Treatment of myoclonus works best when the underlying cause can be identified and corrected. For example, treatment may focus on another illness, a medication or a toxin responsible for the symptoms.

In many cases, the underlying cause cannot be cured or removed. When this happens, treatment focuses on reducing symptoms, especially if they interfere with daily activities. There are no medications made specifically for myoclonus, but medicines used for other neurological conditions often help. More than one medicine may be needed to control symptoms.

Medications

Medicines commonly prescribed to treat myoclonus include:

Tranquilizers such as clonazepam are frequently used and can help reduce muscle jerks. Possible side effects include drowsiness and loss of coordination.

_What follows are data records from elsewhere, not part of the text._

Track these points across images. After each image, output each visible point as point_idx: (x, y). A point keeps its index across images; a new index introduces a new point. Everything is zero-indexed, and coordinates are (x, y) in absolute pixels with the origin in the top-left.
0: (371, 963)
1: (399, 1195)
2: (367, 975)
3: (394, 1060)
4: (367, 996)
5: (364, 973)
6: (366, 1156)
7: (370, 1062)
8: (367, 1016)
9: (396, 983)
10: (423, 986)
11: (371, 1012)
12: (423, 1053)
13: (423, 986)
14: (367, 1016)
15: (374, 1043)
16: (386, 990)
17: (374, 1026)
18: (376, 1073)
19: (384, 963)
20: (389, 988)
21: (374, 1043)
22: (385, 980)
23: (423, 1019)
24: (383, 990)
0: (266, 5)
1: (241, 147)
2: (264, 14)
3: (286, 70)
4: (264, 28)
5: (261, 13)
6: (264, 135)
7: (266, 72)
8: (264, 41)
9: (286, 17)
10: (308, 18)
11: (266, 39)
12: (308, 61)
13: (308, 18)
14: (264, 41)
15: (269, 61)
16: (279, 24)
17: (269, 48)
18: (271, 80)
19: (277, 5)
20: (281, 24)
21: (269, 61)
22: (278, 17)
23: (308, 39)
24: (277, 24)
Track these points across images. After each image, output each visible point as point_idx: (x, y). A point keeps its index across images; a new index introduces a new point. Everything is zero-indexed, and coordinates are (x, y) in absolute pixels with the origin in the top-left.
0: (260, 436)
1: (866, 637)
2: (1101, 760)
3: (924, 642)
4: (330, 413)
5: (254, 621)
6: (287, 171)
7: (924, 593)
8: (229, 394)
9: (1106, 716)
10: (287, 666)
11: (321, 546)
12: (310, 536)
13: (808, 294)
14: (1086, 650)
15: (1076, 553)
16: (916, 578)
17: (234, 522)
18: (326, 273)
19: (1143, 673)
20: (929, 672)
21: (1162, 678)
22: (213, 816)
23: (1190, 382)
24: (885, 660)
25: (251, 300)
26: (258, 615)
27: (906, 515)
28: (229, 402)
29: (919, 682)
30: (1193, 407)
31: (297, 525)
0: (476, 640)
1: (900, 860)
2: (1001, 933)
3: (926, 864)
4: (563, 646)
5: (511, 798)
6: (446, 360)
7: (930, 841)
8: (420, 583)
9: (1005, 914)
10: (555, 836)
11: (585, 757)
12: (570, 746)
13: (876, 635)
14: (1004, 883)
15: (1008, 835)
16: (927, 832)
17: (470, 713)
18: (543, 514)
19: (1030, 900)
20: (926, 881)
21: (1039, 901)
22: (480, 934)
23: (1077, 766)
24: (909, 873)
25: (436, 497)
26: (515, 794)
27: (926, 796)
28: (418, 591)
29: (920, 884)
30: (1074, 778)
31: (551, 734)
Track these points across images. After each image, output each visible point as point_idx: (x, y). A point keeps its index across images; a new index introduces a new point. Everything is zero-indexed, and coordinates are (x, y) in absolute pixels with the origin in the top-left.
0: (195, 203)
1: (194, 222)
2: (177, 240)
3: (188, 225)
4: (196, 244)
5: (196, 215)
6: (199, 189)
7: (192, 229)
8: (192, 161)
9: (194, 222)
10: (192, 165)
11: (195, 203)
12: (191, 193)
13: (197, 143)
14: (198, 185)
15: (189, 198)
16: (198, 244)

Anticonvulsants used for epilepsy may also reduce myoclonus symptoms. These include levetiracetam, valproic acid, zonisamide and primidone. Piracetam has been found effective for some people but is not available in the United States. Possible side effects vary and can include nausea, fatigue, dizziness or sedation.

Therapies

OnabotulinumtoxinA injections, commonly known as Botox, may help treat certain types of myoclonus, especially when symptoms affect a single body area. These injections block the release of chemical messengers that cause muscle contractions.

Surgery

Surgery may be an option if myoclonus is caused by a tumor or lesion in the brain or spinal cord. Some people with myoclonus affecting the face or ear may also benefit from surgical treatment.

Deep brain stimulation has been tried in some people with myoclonus and other movement disorders. This technique involves implanting electrodes into specific areas of the brain. The electrodes deliver electrical signals that help block abnormal impulses responsible for myoclonus. Research into this treatment for myoclonus is ongoing.